One of the drawbacks of having a wife who doesn’t drink very much is that it often means I drink more. Brought up by thrifty parents and taught at school to always finish what was on my plate, I hate to see things go to waste.  I’ve now got to an age where one glass over my usual two to three glasses can lead to either snoring or the dreaded waking up at 3am sick with worry about the mortgage or the price of cheese. So on one hand I have my frugal Scottish side and, let’s face it, my in-built love of booze screaming drink it and on the other my love of a good night’s sleep and marital harmony telling me not to.

Recently I was faced with a conundrum. We were going on holiday the next day and I’d picked up some Turkish food for supper. We had just under 1/2 a bottle of rose in the fridge (Chateau Barthes Bandol Rose, £9.99 at Majestic and really quite nice), not nearly enough to go with spicy grilled lamb for two. So I opened a bottle of red (Blind Spot GSM £7.50 The Wine Society.) Problem solved but after demolishing nearly half of the red I realised that I had to stop or they’d either be snoring, sleeplessness or even a hangover, none of them good when you have to get up at 5am to catch a flight. I’d have to let the wine go to waste unless of course i could preserve it some way.

Then I had a moment of inspiration/ light drunkenness, I popped the wine in the freezer and off we went to France. On our return I defrosted the bottle  curious as to how it would taste. It would have been interesting (though not very) to try the previously frozen wine against a fresh bottle but instead I had to rely on memory. It still tasted good but it was lighter, fruitier and simpler. A moderately serious wine had been turned into something frivolous and rather delicious. All went well until the last glass because at the bottom of the bottle was a purple sludge. That sludge was the seriousness that had been removed during the freezing process. I had inadvertently created Ice Wine.

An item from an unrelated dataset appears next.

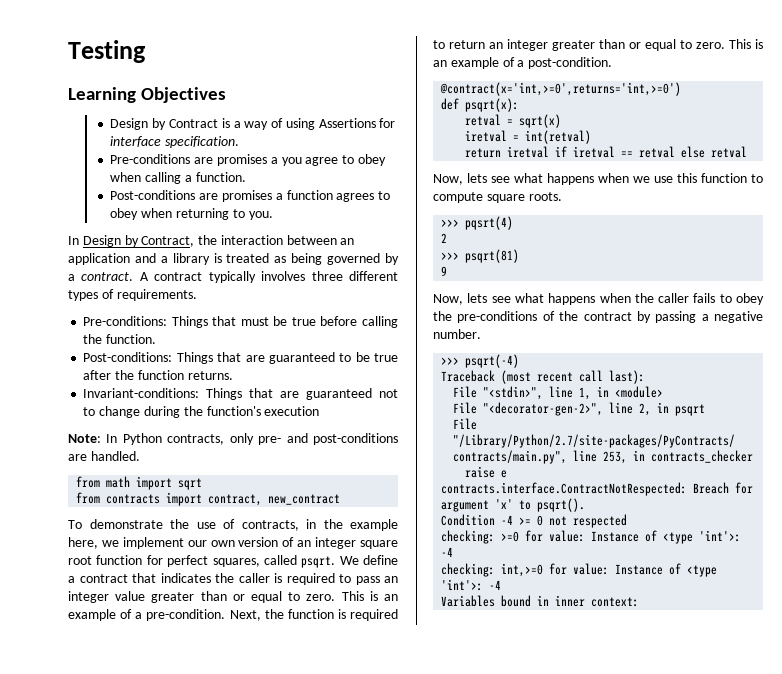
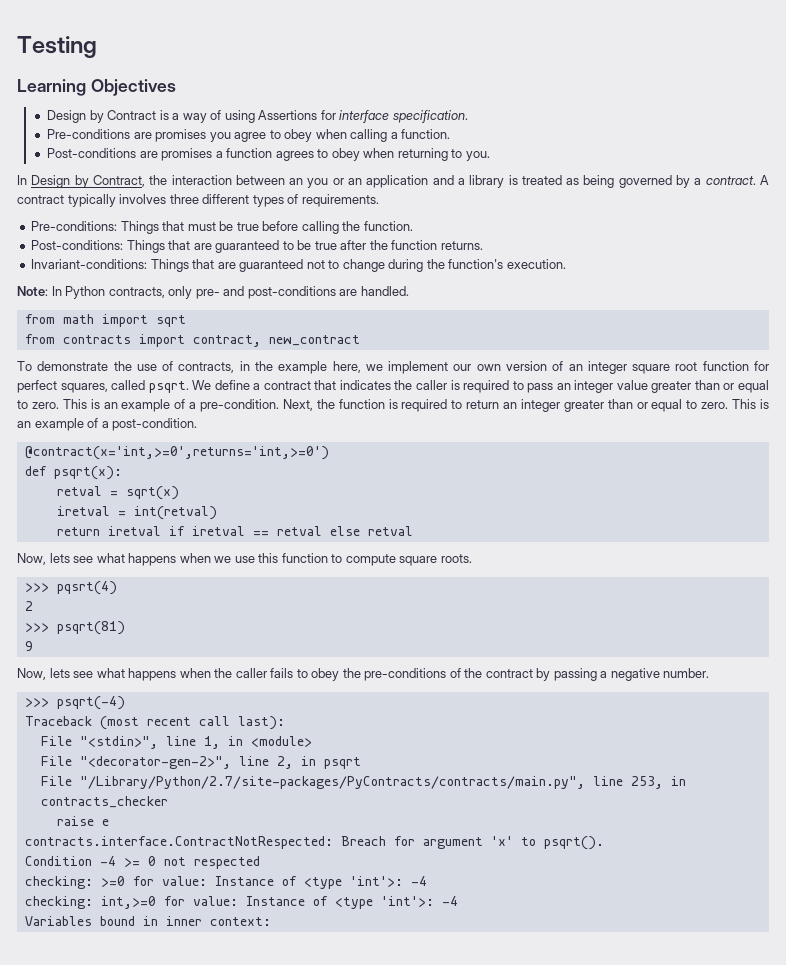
[270,157,278,164] a -> (207, 135) none
(355, 241) none -> [307,178,363,188] you or an
[264,406,320,416] execution -> [506,259,566,269] execution.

Do you remember the craze for Ice Beer in the mid nineties? There was a lot of guff about smoothness and ultimate refreshment but actually the purpose of the ice process was to remove flavour from the beer. Tiny particles that contained beery tastes – yeast, hops etc. – were frozen and filtered out of the beer. The brewers had created something for those who found Sol a little too characterful. I think the big wine companies are missing a trick here. Many drinkers love bland products; many commercial wines are already chilled and filtered heavily. Instead of keeping it quiet, they should be shouting it from the treetops: Pinot Grigio Ice! Cava Ice! Sauvignon Blanc Ice! Come on marketing people, wake up!